ONU Pode Votar Resolução para Proteger Navegação no Estreito de Ormuz
Na próxima semana, o Conselho de Segurança da Organização das Nações Unidas (ONU) deve deliberar sobre uma importante resolução proposta pelo Bahrein, que visa garantir a proteção da navegação comercial no Estreito de Ormuz. A proposta pode incluir medidas que autorizem o uso da força, gerando expectativa entre os membros da comunidade internacional.
A reunião do conselho, que reúne 15 países, estava agendada para esta sexta-feira (3), mas foi adiada sem que uma nova data fosse divulgada. Diplomatas que acompanham a situação acreditam que a votação ocorrerá na próxima semana, dado o caráter urgente do tema.
Localizado na costa norte do Irã, o Estreito de Ormuz é uma das rotas marítimas mais estratégicas do mundo, fundamental para o transporte de petróleo e produtos agropecuários, conectando o Golfo Pérsico ao Oceano Índico. O tráfego na região tem enfrentado severas interrupções desde que os Estados Unidos e Israel iniciaram ataques ao Irã no final de fevereiro, resultando em um conflito que já se estende por mais de um mês. O Irã tem exercido controle sobre a passagem de navios, o que impactou significativamente os embarques de cerca de 20% do petróleo e gás natural liquefeito global, provocando aumento nos preços e desabastecimento.
O Bahrein, que atualmente preside o Conselho de Segurança, apresentou um esboço de resolução que permite "todos os meios defensivos necessários" para proteger a navegação em Ormuz. No entanto, a proposta enfrenta resistência de países como China e Rússia, que expressaram preocupações sobre a autorização para uso da força. A China, em particular, que possui poder de veto no conselho, é contrária a essa autorização, especialmente devido à sua forte parceria econômica com o Irã.

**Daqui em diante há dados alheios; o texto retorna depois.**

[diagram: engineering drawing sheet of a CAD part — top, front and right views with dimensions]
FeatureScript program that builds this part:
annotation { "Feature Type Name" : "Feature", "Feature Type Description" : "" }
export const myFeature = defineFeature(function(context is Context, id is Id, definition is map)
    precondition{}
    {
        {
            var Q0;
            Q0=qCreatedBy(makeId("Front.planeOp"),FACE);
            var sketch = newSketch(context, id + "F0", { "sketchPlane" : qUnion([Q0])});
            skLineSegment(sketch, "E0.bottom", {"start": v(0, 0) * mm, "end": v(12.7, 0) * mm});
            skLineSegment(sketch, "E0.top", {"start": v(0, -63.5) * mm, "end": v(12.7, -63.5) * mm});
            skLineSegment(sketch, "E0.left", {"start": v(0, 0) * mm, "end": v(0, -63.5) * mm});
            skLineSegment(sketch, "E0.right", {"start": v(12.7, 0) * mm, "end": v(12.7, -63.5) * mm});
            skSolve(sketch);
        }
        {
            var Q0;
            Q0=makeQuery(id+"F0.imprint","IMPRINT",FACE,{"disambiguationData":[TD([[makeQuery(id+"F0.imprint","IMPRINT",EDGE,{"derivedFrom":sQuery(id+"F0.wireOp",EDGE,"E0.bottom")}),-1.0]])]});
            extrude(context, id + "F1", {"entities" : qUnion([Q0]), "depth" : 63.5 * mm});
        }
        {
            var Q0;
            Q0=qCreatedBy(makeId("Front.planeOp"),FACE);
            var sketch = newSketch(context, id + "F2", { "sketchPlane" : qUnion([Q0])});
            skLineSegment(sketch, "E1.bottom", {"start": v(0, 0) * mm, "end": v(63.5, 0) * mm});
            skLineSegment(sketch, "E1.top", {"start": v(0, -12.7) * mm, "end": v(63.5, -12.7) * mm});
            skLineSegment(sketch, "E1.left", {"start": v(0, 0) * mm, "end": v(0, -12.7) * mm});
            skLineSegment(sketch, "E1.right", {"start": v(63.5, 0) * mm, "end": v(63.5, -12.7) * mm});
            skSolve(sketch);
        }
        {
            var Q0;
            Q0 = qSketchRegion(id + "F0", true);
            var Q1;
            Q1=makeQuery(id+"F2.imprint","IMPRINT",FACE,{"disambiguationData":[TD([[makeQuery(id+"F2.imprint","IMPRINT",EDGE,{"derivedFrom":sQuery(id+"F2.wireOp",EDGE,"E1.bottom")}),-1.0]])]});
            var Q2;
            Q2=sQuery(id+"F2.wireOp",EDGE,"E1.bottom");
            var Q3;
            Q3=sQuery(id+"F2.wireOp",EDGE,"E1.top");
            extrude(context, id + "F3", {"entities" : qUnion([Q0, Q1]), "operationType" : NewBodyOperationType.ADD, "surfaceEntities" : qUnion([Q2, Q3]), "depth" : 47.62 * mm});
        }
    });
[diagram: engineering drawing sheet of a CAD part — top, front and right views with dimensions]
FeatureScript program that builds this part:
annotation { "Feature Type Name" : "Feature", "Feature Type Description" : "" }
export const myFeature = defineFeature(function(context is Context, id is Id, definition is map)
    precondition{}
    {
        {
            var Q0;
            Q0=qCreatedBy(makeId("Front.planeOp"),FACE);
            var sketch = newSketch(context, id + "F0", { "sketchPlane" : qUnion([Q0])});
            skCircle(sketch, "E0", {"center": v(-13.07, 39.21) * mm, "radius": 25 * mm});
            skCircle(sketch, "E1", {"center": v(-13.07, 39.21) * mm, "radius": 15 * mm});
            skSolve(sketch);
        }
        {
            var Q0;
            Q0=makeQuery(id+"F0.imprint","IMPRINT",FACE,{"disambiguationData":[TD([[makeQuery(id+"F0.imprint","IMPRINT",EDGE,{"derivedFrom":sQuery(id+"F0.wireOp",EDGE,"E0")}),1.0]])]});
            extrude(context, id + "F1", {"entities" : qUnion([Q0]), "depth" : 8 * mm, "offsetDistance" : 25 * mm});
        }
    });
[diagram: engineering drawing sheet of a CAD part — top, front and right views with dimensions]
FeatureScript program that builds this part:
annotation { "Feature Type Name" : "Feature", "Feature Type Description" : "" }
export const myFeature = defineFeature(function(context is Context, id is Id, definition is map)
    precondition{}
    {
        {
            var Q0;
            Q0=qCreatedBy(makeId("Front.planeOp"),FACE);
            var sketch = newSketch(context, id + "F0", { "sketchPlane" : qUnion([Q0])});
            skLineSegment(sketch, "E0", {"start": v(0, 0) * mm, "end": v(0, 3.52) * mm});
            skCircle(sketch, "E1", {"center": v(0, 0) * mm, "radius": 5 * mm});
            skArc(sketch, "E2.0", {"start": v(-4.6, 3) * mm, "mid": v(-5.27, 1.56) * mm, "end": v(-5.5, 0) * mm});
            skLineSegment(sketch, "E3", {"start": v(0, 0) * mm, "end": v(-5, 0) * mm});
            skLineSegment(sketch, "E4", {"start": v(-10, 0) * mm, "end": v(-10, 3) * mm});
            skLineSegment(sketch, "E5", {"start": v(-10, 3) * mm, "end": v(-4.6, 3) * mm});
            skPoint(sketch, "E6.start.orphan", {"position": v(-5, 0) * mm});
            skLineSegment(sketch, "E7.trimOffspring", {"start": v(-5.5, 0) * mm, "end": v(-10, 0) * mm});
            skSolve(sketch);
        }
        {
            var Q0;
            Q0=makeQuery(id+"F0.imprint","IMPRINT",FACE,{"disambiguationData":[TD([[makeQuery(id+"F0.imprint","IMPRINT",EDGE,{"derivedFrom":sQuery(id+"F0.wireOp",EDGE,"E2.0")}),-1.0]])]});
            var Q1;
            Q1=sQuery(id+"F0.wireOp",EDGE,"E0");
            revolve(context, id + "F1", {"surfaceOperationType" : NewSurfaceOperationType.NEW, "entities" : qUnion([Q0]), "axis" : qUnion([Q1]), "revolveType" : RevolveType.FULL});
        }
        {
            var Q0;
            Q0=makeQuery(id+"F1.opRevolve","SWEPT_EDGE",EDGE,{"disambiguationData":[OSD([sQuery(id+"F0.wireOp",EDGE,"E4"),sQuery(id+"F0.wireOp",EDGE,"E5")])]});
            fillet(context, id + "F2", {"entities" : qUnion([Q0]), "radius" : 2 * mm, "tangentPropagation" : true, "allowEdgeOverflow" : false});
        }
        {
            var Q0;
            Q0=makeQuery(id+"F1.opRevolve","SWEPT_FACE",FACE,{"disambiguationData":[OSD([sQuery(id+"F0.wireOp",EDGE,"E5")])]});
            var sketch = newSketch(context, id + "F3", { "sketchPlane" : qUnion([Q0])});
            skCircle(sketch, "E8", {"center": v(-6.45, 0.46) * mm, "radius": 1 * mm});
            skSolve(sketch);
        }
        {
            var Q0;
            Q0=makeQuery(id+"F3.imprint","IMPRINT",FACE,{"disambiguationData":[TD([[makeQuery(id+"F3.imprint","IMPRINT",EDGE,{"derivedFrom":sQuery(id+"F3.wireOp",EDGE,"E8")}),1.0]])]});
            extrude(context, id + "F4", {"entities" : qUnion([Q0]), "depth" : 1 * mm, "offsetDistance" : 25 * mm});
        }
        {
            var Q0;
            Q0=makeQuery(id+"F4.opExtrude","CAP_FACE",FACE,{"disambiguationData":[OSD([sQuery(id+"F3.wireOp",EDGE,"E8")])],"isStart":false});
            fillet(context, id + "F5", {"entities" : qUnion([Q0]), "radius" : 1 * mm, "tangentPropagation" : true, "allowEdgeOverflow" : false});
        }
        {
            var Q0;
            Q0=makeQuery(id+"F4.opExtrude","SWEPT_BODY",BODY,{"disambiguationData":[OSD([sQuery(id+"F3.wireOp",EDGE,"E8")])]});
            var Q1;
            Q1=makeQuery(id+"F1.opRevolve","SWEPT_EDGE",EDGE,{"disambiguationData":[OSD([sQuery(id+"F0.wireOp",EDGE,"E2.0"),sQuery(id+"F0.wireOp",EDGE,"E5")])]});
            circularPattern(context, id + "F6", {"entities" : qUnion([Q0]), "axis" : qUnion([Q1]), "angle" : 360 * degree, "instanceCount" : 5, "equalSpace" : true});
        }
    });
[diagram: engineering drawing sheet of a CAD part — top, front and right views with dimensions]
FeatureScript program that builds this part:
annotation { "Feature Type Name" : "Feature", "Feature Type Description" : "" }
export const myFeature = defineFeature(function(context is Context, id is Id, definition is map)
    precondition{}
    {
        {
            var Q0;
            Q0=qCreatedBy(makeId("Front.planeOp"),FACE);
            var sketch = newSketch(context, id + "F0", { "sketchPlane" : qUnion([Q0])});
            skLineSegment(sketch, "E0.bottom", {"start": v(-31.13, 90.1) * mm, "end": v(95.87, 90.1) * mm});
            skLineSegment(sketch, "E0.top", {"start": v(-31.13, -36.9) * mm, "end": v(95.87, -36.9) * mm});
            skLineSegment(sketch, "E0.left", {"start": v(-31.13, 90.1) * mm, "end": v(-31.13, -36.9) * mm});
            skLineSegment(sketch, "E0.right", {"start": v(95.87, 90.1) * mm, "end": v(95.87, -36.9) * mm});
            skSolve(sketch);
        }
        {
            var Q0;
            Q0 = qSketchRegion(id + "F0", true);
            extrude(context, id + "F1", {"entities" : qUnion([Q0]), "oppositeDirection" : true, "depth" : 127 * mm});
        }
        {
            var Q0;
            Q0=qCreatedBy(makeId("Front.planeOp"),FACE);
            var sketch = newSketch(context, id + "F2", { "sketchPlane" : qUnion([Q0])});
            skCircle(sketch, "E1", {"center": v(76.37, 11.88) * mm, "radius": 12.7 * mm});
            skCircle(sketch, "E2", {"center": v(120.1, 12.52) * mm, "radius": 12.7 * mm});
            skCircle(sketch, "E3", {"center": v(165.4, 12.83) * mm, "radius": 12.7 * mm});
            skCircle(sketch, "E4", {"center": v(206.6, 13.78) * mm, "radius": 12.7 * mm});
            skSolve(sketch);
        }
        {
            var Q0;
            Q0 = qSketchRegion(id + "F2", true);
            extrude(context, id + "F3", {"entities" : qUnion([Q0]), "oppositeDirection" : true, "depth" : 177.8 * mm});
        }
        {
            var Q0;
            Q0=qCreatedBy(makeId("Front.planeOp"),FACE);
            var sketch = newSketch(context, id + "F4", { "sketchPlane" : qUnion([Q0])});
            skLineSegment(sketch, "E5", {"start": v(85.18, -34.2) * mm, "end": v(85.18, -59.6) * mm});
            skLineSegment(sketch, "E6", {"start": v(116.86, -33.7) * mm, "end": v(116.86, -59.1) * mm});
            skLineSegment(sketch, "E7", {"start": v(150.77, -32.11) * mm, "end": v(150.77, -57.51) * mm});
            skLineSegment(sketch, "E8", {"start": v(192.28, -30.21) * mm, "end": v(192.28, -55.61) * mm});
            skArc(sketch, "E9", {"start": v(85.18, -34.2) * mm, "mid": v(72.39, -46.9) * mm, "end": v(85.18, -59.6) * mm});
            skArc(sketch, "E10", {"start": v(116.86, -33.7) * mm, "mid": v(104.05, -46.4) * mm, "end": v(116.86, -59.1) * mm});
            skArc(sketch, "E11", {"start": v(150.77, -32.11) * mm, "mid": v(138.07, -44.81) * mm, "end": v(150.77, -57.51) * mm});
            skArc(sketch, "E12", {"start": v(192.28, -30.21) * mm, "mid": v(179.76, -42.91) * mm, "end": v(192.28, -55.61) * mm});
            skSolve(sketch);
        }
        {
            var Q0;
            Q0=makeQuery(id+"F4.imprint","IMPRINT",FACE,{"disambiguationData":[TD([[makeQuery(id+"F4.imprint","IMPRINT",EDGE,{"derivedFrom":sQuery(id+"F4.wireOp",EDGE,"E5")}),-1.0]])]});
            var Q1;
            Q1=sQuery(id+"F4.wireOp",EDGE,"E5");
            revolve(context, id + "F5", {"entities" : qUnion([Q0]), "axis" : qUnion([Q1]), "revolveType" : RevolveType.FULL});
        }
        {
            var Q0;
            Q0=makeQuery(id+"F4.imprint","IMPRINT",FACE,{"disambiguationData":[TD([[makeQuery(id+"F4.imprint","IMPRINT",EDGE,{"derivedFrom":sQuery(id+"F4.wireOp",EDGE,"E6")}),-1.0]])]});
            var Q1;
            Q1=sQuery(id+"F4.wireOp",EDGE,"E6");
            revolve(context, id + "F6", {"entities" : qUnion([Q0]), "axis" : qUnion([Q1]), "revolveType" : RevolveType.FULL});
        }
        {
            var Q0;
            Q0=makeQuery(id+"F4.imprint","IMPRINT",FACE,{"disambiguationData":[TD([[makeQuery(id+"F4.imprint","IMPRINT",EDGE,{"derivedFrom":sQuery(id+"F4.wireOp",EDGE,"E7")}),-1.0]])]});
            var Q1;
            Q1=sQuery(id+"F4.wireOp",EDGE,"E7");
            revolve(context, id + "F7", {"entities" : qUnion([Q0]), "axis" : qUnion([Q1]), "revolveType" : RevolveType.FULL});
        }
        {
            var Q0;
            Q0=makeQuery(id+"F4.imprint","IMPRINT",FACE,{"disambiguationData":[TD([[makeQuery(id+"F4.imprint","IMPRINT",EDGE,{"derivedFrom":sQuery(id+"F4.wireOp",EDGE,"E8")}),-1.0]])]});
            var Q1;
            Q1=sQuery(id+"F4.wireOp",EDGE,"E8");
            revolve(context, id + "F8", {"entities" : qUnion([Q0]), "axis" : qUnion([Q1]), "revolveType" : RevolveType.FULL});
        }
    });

Em um esforço para conquistar apoio de outros países árabes do Golfo e dos Estados Unidos, o Bahrein modificou a proposta original, removendo referências explícitas ao uso obrigatório da força. O texto revisado permitiria ações defensivas por um período de pelo menos seis meses, até que o Conselho decida de forma diferente.
Analistas avaliam que a agressão dos EUA e de Israel ao Irã visa promover uma mudança de regime em Teerã, com o intuito de conter a expansão econômica da China, considerada uma ameaça por Washington, além de fortalecer a posição de Israel na região do Oriente Médio.
O desdobramento dessa situação será observado com atenção internacional, dada a relevância do Estreito de Ormuz para a economia global.